# 12 YEAR WAIT FOR AN ANTELOPE



## C2C (Mar 17, 2012)

My son was fortunate to finally draw an antelope tag in our area after a 12 year wait . He spent 3 days before the season combing the zone for a decent buck and was quite disappointed at the scarcity of animals but we set out to find one anyway . The first day brought a sighting of only a couple dozen and a few small bucks , a weird looking one that he contemplated taking but I talked him out of it .

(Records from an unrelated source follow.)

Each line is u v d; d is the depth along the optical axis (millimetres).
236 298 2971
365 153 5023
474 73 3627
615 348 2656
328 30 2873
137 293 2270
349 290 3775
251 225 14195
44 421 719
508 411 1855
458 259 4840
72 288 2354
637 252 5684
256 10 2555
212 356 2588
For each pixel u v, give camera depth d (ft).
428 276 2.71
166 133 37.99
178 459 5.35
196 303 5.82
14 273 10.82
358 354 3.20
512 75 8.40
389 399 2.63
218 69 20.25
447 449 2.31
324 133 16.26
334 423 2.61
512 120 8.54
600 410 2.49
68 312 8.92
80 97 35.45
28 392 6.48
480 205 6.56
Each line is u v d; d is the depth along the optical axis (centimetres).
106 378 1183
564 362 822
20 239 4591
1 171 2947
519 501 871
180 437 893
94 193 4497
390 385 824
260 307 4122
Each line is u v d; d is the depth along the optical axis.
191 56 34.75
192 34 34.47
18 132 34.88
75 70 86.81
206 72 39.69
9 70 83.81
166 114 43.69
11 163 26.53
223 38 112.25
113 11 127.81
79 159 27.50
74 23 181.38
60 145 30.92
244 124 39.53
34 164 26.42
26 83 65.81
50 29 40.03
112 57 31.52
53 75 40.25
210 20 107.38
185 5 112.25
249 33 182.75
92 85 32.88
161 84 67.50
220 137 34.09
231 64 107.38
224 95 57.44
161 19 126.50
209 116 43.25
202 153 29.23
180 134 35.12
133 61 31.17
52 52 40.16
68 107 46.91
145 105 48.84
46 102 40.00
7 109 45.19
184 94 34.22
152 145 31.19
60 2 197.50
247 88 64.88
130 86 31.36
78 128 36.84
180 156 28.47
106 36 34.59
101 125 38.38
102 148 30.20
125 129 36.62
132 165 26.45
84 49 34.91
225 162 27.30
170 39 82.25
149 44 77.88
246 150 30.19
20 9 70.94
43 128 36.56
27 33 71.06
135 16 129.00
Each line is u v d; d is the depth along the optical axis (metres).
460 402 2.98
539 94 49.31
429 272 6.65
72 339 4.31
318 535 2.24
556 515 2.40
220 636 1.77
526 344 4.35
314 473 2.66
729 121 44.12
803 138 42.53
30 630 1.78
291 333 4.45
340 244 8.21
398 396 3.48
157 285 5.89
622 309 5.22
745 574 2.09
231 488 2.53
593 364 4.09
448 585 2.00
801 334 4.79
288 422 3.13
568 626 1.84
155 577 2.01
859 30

Second day dawned very foggy and overnight he'd decided to take the weird ,damaged one . We went to find him and as luck would have it we couldnt' . So back to work here on the farm until mid afternoon when , with work completed he was again determined to shoot '" Mr. Ugly " . Asked him to wait one more day , only a 6 day season , and I would drive him around to look for something better . He said he would hold if and take one more look with me . As luck would have it we drove to an area that has always been good to us in the past and we found a good buck on his way to bed up . He crested a hill and then was out of sight , out of sight from all roads . If we had been 10 seconds later w would not have found him . Dropped off my son with a a favourable wind in his face and he commenced a half mile stalk , followed it up with a 200 yard bellycrawl and then finished with a 200 yd broadside shot . The look on this young mans face when he walked up to his prize was priceless and ge thanked me many times for not letting him slay the split horned goat .


----------



## youngdon (Mar 10, 2010)

Nice pronghorn C2C, Congrats to you and your son.


----------



## hassell (Feb 9, 2010)

Congrats. to you both, he is fortunate to have a great mentor.


----------



## Mark Steinmann (Jan 28, 2014)

Very nice, congrats to you both on a great time & animal!

Mark

Sent from my SM-G935V using Tapatalk


----------



## prairiewolf (Feb 19, 2012)

Very nice buck !! Congrats to you and your son.


----------



## kiyote (Jun 15, 2014)

congrats


----------



## glenway (Mar 27, 2011)

Heck yeah! Looks like that shot really anchored the pronghorn in its tracks. A good one to remember, for sure.


----------



## C2C (Mar 17, 2012)

Thanx for the comments guys , it was a treat to watch my son take this animal . Cover was sparse to say the least an this 6"3" kid of mine did his best to become a snake to get within range . We've gotten into videoing some our hunts but there was no way that 2 of us could pull it off so I sat back and watched from a mile and a half thru the spotting scope.


----------